■ **TO DO**
1. In the Bachelorette review, what name did the three friends' high-school clique go by?
2. Continue the Bachelorette review, starting after its final sentence.

■ **EXERCISE TEXT**
------------
Bachelorette

Katie (Fisher), Regan (Dunst), and Gena (Caplan)

Written and directed by Leslye Headland, based on her play of the same name, Bachelorette is like a car wreck from which it’s difficult to look away.  That the movie is good is part of the problem; Headland, in her first feature film directing gig, moves the story with a sharpness and speed that’s nearly pitiless, for both her characters and her audience.  The quick editing and snappy dialogue contribute to the film’s dark humor, but I suspect it also serves to unbalance spectators so that we can’t think too hard about how despicable these characters are to one another and themselves, or about the shallowness of the misanthropic lives they lead.

Three so-called friends, Regan, Katie, and Gena, gather for the wedding of a woman they went to high school with, who was a peripheral part of their clique, the “B-girls.” (Although it’s never explained, the “B” no doubt stands for “bitch.”)  Becky (Rebel Wilson, terrific in a thankless role) couldn’t really be one of the gang because she’s overweight and much too nice to understand that nothing matters but being mean for the sake of the thrill and the power.
------------
■ **MATERIAL SUPPLIED**
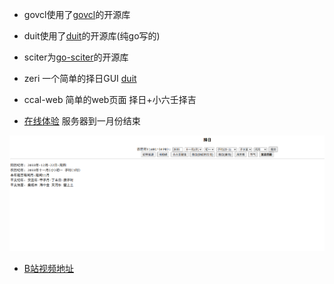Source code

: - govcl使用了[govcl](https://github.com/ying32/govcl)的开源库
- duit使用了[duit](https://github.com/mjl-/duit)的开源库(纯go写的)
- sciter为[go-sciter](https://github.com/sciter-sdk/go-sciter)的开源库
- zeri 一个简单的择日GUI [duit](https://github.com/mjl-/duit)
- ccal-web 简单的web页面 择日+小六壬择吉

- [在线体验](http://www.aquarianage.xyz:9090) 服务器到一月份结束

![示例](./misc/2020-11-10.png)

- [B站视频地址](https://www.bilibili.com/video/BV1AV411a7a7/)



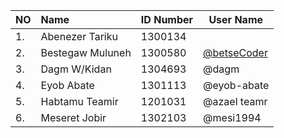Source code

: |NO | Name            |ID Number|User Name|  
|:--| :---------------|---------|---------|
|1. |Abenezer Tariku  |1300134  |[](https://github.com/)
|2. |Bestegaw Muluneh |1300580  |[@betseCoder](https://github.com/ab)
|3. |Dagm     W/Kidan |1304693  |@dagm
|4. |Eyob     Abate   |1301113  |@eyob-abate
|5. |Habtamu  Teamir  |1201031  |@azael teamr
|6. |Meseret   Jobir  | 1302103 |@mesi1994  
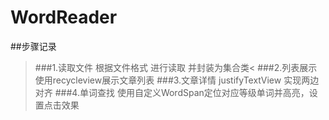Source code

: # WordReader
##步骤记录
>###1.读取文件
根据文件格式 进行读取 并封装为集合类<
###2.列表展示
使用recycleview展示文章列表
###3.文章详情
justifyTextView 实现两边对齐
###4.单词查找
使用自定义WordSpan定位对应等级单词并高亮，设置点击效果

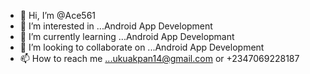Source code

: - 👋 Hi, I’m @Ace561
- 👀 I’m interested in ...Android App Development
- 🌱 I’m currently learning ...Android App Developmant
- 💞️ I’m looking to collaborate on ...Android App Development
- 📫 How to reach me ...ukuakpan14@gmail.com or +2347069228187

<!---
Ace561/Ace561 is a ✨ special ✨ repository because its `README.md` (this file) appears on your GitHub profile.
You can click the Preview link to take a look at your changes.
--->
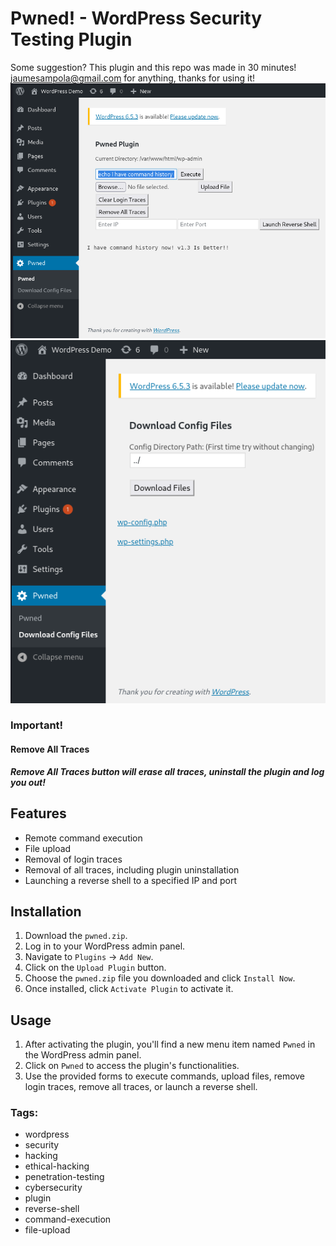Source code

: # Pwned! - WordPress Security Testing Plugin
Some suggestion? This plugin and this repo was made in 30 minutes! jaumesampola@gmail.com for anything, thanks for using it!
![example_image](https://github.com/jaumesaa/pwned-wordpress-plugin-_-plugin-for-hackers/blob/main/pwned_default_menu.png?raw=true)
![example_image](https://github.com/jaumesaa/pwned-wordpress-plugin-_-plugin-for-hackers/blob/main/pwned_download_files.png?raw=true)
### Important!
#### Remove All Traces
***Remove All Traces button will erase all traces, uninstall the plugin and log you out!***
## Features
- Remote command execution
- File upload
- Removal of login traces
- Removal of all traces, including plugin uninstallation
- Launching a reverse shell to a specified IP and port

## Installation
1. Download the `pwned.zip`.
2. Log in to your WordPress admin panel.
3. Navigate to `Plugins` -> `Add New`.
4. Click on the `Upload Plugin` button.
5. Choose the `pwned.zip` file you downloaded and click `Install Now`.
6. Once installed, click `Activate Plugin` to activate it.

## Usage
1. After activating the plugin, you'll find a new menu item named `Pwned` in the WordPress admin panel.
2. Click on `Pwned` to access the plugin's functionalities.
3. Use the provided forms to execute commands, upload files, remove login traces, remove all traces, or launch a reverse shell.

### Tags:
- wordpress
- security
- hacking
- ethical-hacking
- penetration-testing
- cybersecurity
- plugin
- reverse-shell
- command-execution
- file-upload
------------
■ **OUTPUTS BY TASK**
1. The "B-girls."

2.
For some reason, Becky has remained friends with Regan (Kirsten Dunst), the alpha girl of the group, who’s dating a med student we never see, who got a scholarship to Princeton, and who’s known for her smarts but really only wants to be married.  In one of the film’s more despicable speeches, Regan complains that she’s done everything right.  She stayed thin and beautiful and still, the underwhelming “fat” girl is the first of their crowd to marry—and a handsome, nice, rich man, at that.

Becky (Rebel Wilson) flashes her ring

Regan agrees to be Becky’s maid-of-honor, which requires that she plan the wedding and the bachelorette party.  Katie (Isla Fisher) and Gena (Lizzy Kaplan) return to New York from Los Angeles, where they’ve been living, for the party and the wedding.  These two are the real comic couple of the film.  They’re both quirky and unusual and spend the first half of the night snorting cocaine and drinking.  Gena’s an old hand at this sort of debauchery, but Katie is a novice who can’t quite hold her stuff.  That she keeps drinking and doing drugs—moving from cocaine to pot to an inadvertently consumed half-bottle of Xanax—lets the already clueless woman lose what few inhibitions she has.  When the women meet the groom’s friends at a strip club, Katie is already so high, she finds the strippers beautiful and sexy and talented, and she decides she, too, wants to be a dancer.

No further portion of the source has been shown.